Zobacz temat - [R220] Świecąca się lampaka podsufitki
 
Forum Klubu ROVERki.pl

Rover serii 200/25, MG ZR i Streetwise - [R220] Świecąca się lampaka podsufitki

kamax_19 - Nie Kwi 24, 2011 20:31
Temat postu: [R220] Świecąca się lampaka podsufitki
Witam pojawił się dzisiaj w moim autko problem z lampką w suficie a dokładnie lampka po zamknięciu drzwi nie gaśnie mam dołożone podświetlanie w nogach i ono też nie gaśnie wszystko do dziś sprawowało się :ok: Rano też wszystko było :ok: a teraz miałem mały wypad i lampka całą droge się świeciła. Sprawdziłem wszystkie masy w drzwiach (te bolce co wyłączają lamkpe po zamknięciu drzwi) wszystkie inne masy i wszystko jest dobrze dopiero po wyjęciu bezpiecznika wszystko się wyłączyło.... :???: :/ :/
tronsek - Nie Kwi 24, 2011 20:37

Na bank któraś krańcówka się skończyła. Posprawdzaj nie tylko podłączenia ale także same wyłączniki.
kamax_19 - Nie Kwi 24, 2011 20:42

tronsek, Jak możliwe że to wyłącznik to stawiam na ten w moich drzwiach bo on coś od dawna szfamkował nie raz musiałem go dotknąć lekko żeby mi się światło w aucie zaświeciło.
tronsek - Nie Kwi 24, 2011 20:45

Spróbuj go rozebrać, przeczyścić i może to pomoże. Tak, czy owak musisz się za nowym rozejrzeć.
kamax_19 - Nie Kwi 24, 2011 21:34

Zaraz ide zajrzeć bo nie da mi to spać a jeszcze będe musiał dzisiaj samochodem wyruszyć.

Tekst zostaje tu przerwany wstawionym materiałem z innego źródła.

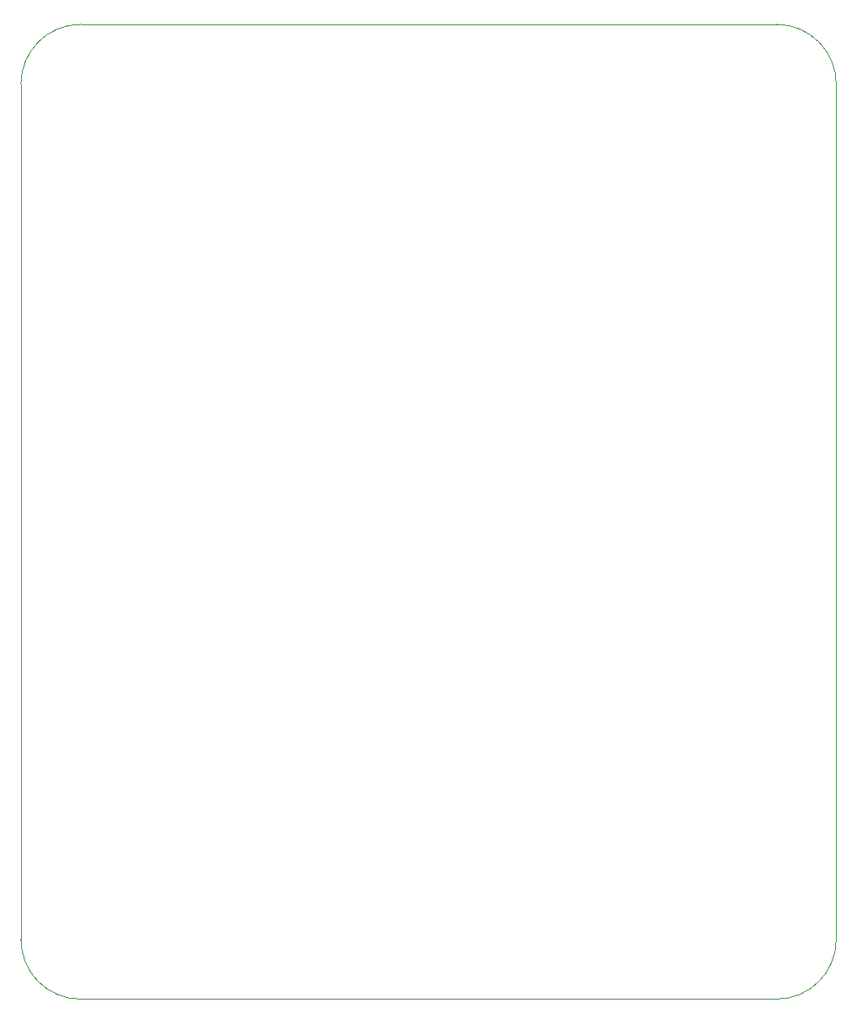
<source format=gbr>
%TF.GenerationSoftware,KiCad,Pcbnew,(6.0.9-0)*%
%TF.CreationDate,2022-12-28T10:48:57-05:00*%
%TF.ProjectId,6502_computer,36353032-5f63-46f6-9d70-757465722e6b,rev?*%
%TF.SameCoordinates,Original*%
%TF.FileFunction,Profile,NP*%
%FSLAX46Y46*%
G04 Gerber Fmt 4.6, Leading zero omitted, Abs format (unit mm)*
G04 Created by KiCad (PCBNEW (6.0.9-0)) date 2022-12-28 10:48:57*
%MOMM*%
%LPD*%
G01*
G04 APERTURE LIST*
%TA.AperFunction,Profile*%
%ADD10C,0.100000*%
%TD*%
G04 APERTURE END LIST*
D10*
X180000000Y-134000000D02*
X180003332Y-48000000D01*
X180003301Y-48000000D02*
G75*
G03*
X174000000Y-42000000I-6000001J0D01*
G01*
X104000000Y-42000000D02*
G75*
G03*
X98000000Y-48000000I0J-6000000D01*
G01*
X98000000Y-48000000D02*
X98000000Y-134000000D01*
X174000000Y-140000000D02*
G75*
G03*
X180000000Y-134000000I0J6000000D01*
G01*
X104000000Y-140000000D02*
X174000000Y-140000000D01*
X98000000Y-134000000D02*
G75*
G03*
X104000000Y-140000000I6000000J0D01*
G01*
X174000000Y-42000000D02*
X104000000Y-42000000D01*
M02*

</source>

[ Dodano: Nie Kwi 24, 2011 21:34 ]
Ten wyłącznik przy drzwiach raczej działa bo jak go wcisne to lampka od immo gaśnie. Więc nie mam pojęcia co się stało tak jak by cały czas masa była na tej lampce jak cały czas świeci..... :/ :/

tronsek - Nie Kwi 24, 2011 21:41

:hm: Spróbuj może powykręcać kolejno krańcówki i sprawdzić, czy w którejś czasem kabelek może jest przetarty i dotyka karoserii, albo wtyczka, która wchodzi do krańcówki jest nieosłonięta i też dotyka nadwozia.
kamax_19 - Nie Kwi 24, 2011 22:15

Heh i znowu lece do auta... jak wrócę to napisze..... :wink:


I nic dotykałem każdą końcówką do karoserii i zero efektu :???: lampka nawet nie zgasła przy długo otwartych drzwiach a powinna po iluś tam minutach... wina bezpieczników to też nie będzie bo by pewnie wcale nie działało.....

tronsek - Pon Kwi 25, 2011 06:54

To nie mam pojęcia co to może jeszcze być. :bezradny:
yogibear - Pon Kwi 25, 2011 08:04

Nie wiem jak w R200 ale w 400 jest trzy stopniowy włącznik tego światełka przy podsufitce:
1) ON (świeci caaaały czas)
2) POŚREDNI (Świeci jak dostanie sygnał z krańcówki lub pilota i później po kilkunastu sekundach ładnie przygasa)
3) OFF

Miałem tak, że dziewczyna mi przestawiła ten włącznik na ON ja nie wiedziałem i szukałem przyczyny w krańcówkach. Sprawdź u siebie czy nie masz przesuniętego przełącznika na pozycję 1.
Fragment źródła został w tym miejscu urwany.